Data provided
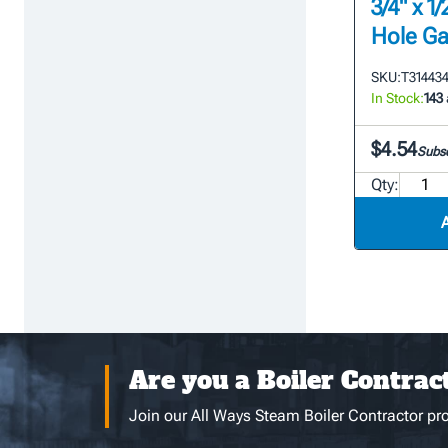
3/4" x 
Hole Ga
SKU:
T31443
In Stock:
143
$4.54
Subsc
Qty:
Are you a Boiler Contrac
Join our All Ways Steam Boiler Contractor pro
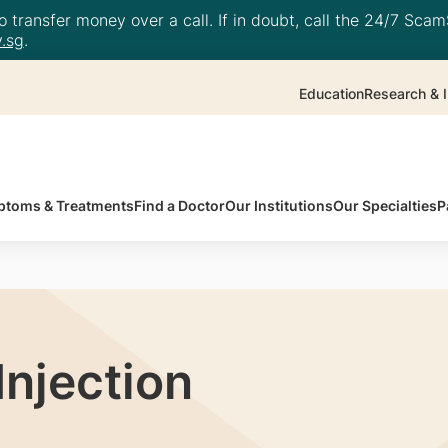
 transfer money over a call. If in doubt, call the 24/7 ScamS
.sg
.
Education
Research & I
toms & Treatments
Find a Doctor
Our Institutions
Our Specialties
P
Injection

Your objective
In your copy, repeat the records above exactly and include no images.

Response to the exercise
3/4" x 
Hole Ga
SKU:
T31443
In Stock:
143
$4.54
Subsc
Qty:
Are you a Boiler Contrac
Join our All Ways Steam Boiler Contractor pro
 transfer money over a call. If in doubt, call the 24/7 ScamS
.sg
.
Education
Research & I
toms & Treatments
Find a Doctor
Our Institutions
Our Specialties
P
Injection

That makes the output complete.